**DATA PROVIDED**
===

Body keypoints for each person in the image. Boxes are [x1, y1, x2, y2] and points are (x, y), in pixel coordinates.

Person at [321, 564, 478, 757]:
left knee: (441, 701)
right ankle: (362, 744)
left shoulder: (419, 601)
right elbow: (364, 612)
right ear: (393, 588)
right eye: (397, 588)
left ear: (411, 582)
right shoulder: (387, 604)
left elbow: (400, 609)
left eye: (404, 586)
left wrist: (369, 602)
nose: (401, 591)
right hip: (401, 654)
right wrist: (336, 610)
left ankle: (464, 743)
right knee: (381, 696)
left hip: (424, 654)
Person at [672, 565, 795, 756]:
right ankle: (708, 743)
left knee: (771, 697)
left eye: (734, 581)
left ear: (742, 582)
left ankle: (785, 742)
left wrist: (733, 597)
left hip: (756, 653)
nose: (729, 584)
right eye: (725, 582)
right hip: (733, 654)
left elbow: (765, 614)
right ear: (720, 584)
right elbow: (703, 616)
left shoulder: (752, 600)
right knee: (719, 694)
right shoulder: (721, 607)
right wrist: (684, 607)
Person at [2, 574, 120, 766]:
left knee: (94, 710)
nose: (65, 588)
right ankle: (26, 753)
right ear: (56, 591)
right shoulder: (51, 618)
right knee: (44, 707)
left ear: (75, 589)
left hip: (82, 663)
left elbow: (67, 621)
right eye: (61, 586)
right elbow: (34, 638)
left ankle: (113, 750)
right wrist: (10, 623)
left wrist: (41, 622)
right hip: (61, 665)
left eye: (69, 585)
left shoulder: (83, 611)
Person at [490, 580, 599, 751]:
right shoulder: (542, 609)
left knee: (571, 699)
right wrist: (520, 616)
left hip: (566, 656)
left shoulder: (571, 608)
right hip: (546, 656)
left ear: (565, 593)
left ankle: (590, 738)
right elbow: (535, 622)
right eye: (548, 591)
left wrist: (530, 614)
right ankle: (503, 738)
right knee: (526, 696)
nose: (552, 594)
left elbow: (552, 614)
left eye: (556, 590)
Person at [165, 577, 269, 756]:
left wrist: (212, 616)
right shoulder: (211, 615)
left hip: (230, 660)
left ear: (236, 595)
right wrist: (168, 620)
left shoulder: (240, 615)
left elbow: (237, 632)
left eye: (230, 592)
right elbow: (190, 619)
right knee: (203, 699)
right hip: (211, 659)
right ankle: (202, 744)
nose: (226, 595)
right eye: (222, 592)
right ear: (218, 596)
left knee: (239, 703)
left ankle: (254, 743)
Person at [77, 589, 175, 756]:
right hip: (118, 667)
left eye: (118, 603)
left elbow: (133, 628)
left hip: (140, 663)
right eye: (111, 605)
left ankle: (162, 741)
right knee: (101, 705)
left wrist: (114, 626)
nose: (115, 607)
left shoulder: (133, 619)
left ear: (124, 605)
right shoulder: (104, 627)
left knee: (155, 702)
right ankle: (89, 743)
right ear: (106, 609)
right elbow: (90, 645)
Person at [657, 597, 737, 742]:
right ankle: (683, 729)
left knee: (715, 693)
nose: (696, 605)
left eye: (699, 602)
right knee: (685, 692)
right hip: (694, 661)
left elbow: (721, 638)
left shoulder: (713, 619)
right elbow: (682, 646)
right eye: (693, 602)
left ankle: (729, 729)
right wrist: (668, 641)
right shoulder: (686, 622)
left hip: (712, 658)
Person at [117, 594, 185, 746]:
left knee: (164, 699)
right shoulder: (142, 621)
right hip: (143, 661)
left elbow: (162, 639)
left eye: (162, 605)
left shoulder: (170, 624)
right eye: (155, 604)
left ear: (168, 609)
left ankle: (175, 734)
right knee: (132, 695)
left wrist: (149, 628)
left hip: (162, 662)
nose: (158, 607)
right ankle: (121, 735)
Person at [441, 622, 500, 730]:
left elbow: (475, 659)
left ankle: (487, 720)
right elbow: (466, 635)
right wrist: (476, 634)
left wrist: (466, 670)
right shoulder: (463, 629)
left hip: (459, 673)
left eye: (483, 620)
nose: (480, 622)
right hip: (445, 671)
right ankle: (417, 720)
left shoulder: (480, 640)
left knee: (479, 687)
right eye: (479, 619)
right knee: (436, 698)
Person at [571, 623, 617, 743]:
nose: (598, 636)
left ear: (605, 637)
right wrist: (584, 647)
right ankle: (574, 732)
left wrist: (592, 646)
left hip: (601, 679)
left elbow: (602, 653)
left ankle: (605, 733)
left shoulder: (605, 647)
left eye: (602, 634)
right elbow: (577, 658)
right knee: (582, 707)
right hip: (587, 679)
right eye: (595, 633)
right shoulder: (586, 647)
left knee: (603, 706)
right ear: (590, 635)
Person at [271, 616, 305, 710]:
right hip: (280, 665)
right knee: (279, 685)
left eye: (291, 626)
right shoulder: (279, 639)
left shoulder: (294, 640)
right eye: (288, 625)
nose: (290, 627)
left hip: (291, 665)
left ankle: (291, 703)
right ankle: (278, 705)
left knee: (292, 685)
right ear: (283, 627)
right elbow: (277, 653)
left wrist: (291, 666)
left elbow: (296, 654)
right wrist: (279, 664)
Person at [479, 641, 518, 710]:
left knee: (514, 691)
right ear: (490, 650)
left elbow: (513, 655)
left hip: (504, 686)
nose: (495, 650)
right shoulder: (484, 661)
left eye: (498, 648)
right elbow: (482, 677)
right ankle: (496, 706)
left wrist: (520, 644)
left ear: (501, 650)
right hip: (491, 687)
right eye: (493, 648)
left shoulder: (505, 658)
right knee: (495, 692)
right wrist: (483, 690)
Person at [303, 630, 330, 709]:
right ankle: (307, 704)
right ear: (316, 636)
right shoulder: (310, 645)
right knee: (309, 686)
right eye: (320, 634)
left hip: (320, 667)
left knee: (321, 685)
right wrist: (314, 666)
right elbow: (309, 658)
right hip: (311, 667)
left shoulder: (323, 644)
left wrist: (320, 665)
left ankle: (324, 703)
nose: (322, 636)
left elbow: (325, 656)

===

**TASK STATEMENT**
Could you reproduce, exactly, every line above from the line with "left ear: (124, 605)" to the line with "right shoulder: (142, 621)", and no other line? Both ends count.

**ANSWER AREA**
left ear: (124, 605)
right shoulder: (104, 627)
left knee: (155, 702)
right ankle: (89, 743)
right ear: (106, 609)
right elbow: (90, 645)
Person at [657, 597, 737, 742]:
right ankle: (683, 729)
left knee: (715, 693)
nose: (696, 605)
left eye: (699, 602)
right knee: (685, 692)
right hip: (694, 661)
left elbow: (721, 638)
left shoulder: (713, 619)
right elbow: (682, 646)
right eye: (693, 602)
left ankle: (729, 729)
right wrist: (668, 641)
right shoulder: (686, 622)
left hip: (712, 658)
Person at [117, 594, 185, 746]:
left knee: (164, 699)
right shoulder: (142, 621)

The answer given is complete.